▸ **Given records**:
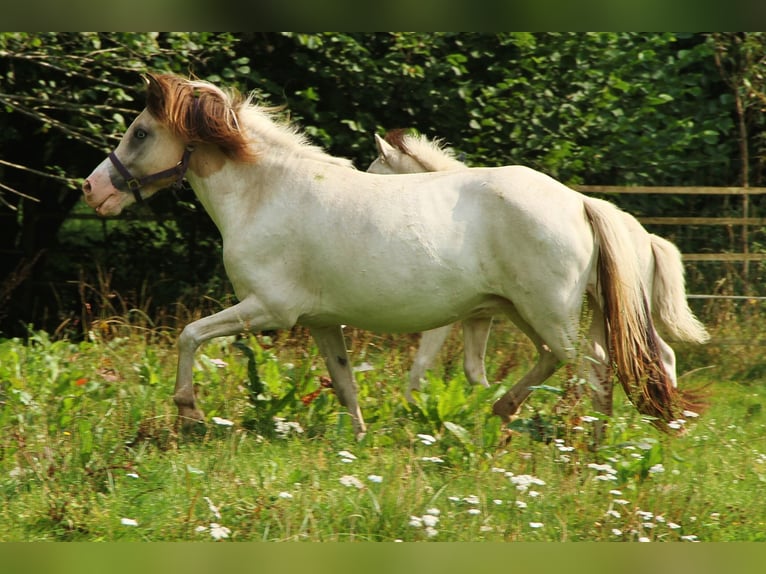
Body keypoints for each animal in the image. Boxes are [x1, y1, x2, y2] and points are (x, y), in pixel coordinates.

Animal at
...
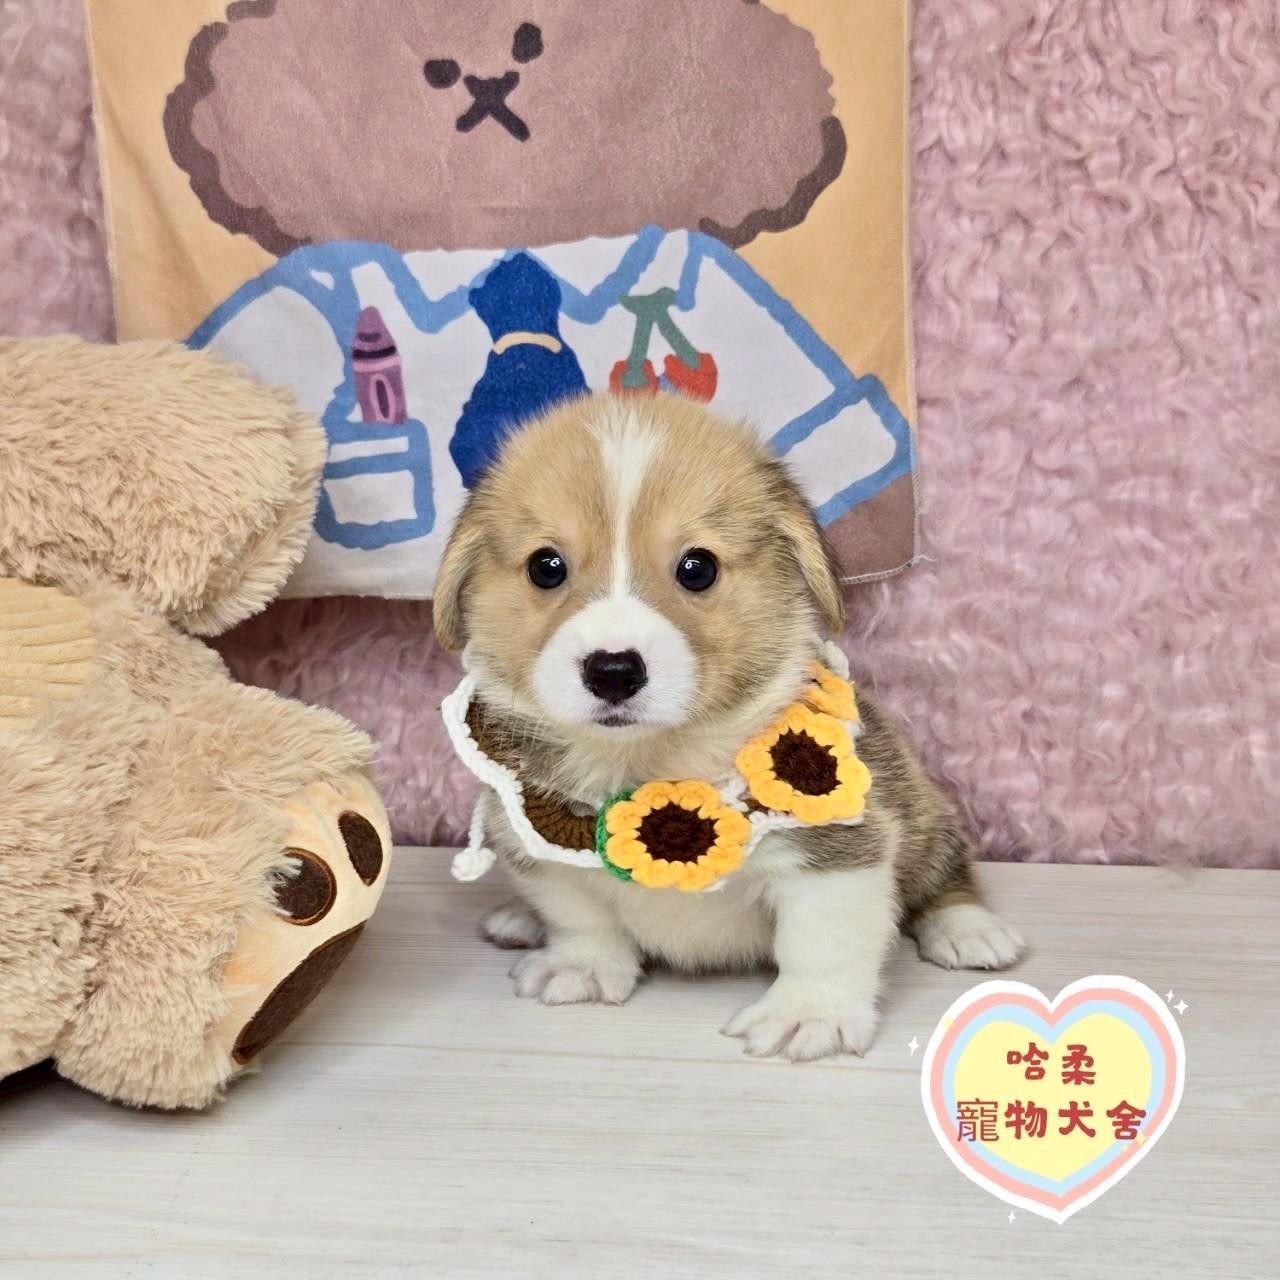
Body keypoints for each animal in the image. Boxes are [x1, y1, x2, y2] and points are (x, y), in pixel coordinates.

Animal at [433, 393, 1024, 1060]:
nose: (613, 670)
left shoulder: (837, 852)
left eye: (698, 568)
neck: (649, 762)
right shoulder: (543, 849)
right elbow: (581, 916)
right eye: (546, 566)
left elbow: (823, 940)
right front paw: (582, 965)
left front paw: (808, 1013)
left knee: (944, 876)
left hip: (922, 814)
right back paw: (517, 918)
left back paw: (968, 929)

▸ **Task brief**: Your answer should be the lines above, from the line containing "right eye: (546, 566)" up to and including the line containing "left back paw: (968, 929)", reproduced exactly and with nothing else.

▸ **Response to this task**:
right eye: (546, 566)
left elbow: (823, 940)
right front paw: (582, 965)
left front paw: (808, 1013)
left knee: (944, 876)
left hip: (922, 814)
right back paw: (517, 918)
left back paw: (968, 929)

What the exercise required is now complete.